Quels sont les agriculteurs les plus exposés à l'arrivée des nouveaux résidents que vous évoquez ?
Ce sont les plus petits agriculteurs qui sont les plus exposés. Ils se sont faits généralement élire grâce à leur ancrage local, ils sont nés dans le village qu’ils administrent. Ils ont eu par exemple un père qui a été maire avant eux. Ils ont fait partie de plusieurs associations. Pour eux c’est plus dur quand de nouveaux résidents arrivent : ceux-là ne connaissent pas forcément l’histoire locale, ils jugent le maire en fonction de ce qu’il est capable de faire pour le développement du village, dans sa capacité à satisfaire de nouvelles attentes en termes d’équipements et de services. En résumé, dans les communes qui connaissent de profondes recompositions démographiques, ceux dont le dévouement s’incarne aujourd’hui uniquement dans la «proximité» (disponibilité, écoute,…) sont les plus exposés. La réputation familiale et l’ancrage local ne suffisent plus à fidéliser les électeurs dans une conjoncture marquée par une plus forte mobilité résidentielle.

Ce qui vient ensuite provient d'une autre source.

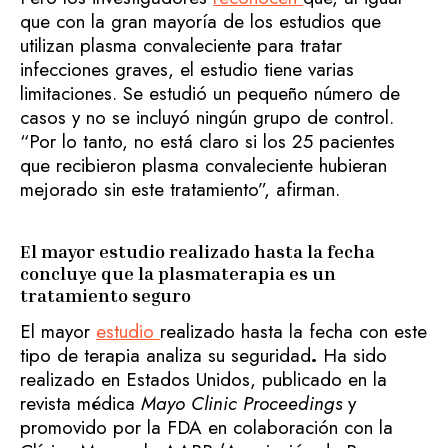
que con la gran mayoría de los estudios que
utilizan plasma convaleciente para tratar
infecciones graves, el estudio tiene varias
limitaciones. Se estudió un pequeño número de
casos y no se incluyó ningún grupo de control.
“Por lo tanto, no está claro si los 25 pacientes
que recibieron plasma convaleciente hubieran
mejorado sin este tratamiento”, afirman.
El mayor estudio realizado hasta la fecha
concluye que la plasmaterapia es un
tratamiento seguro
El mayor
estudio
realizado hasta la fecha con este
tipo de terapia analiza su seguridad
.
Ha sido
realizado en Estados Unidos, publicado en la
revista médica
Mayo Clinic Proceedings
y
promovido por la FDA en colaboración con la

Cependant il ne s'agit pas de la majorité, car si les agriculteurs sont en recul à la tête des mairies, ne sont-ils pas toujours la première profession des maires ruraux de France ?

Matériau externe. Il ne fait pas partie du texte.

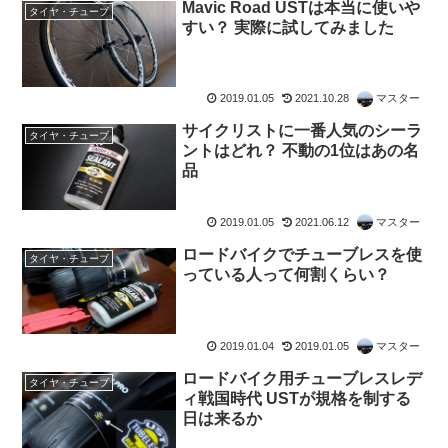
Mavic Road USTは本当に使いや
タイヤ・チューブ
すい？ 実際に試してみました
2019.01.05
2021.10.28
マスター
サイクリストに一番人気のシーラ
タイヤ・チューブ
ントはどれ？ 不動の1位はあの名
品
2019.01.05
2021.06.12
マスター
ロードバイクでチューブレスを使
タイヤ・チューブ
っている人って何割くらい？
2019.01.04
2019.01.05
マスター
ロードバイク用チューブレスレデ
タイヤ・チューブ
ィ戦国時代 USTが規格を制する
日は来るか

C'est vrai. Dans la somme, environ 35% des maires sont des agriculteurs ou des agriculteurs retraités. C'est la profession qui arrive en tête, même si les cadres et les professions intellectuelles sont sur le point de la rejoindre. C'est aussi le groupe socio-professionnel le plus sur-représenté, au regard de son poids dans la population active. On se rend compte qu'ils résistent plutôt bien dans les petites communes (moins de 200 habitants) de l’est de la somme, où l’activité agricole et l’industrie agroalimentaire sont plus développées : ces territoires sont encore des bastions agricoles puisqu’un maire sur deux est un agriculteur. Par contre, plus vous vous rapprochez d’Amiens, plus la proportion des agriculteurs diminue dans les conseils municipaux.

Les agriculteurs sont-ils présents parmi les dirigeants intercommunaux ?
Ils sont moins bien placés que les cadres et professions intellectuelles et supérieures et les professions intermédiaires. Les agriculteurs qui s’imposent aux postes clefs des communautés de communes sont sur-diplômés, ceux qui gèrent les plus grandes exploitations (j'ai constaté, dans la Somme, un lien assez étroit entre la taille de l’exploitation, le niveau de diplôme et la position occupée dans l’intercommunalité). D’autres, moins diplômés, peuvent aussi prétendre aux vice-présidences et présidences grâce à une certification extra-scolaire acquise dans leur activisme socio-professionnel (syndicats, chambres d’agriculture, coopératives …). Ces fonctions leur ont en effet permis de faire l’apprentissage des discours et des pratiques liées à l’aménagement du territoire et au développement local et de s’imposer comme étant des élus compétents.

(*) Sébastien Vignon est maître de conférences en science politique à l’Université de Picardie Jules Verne, et chercheur au centre universitaire de recherche sur l’action publique et le politique – épistémologie et sciences sociales.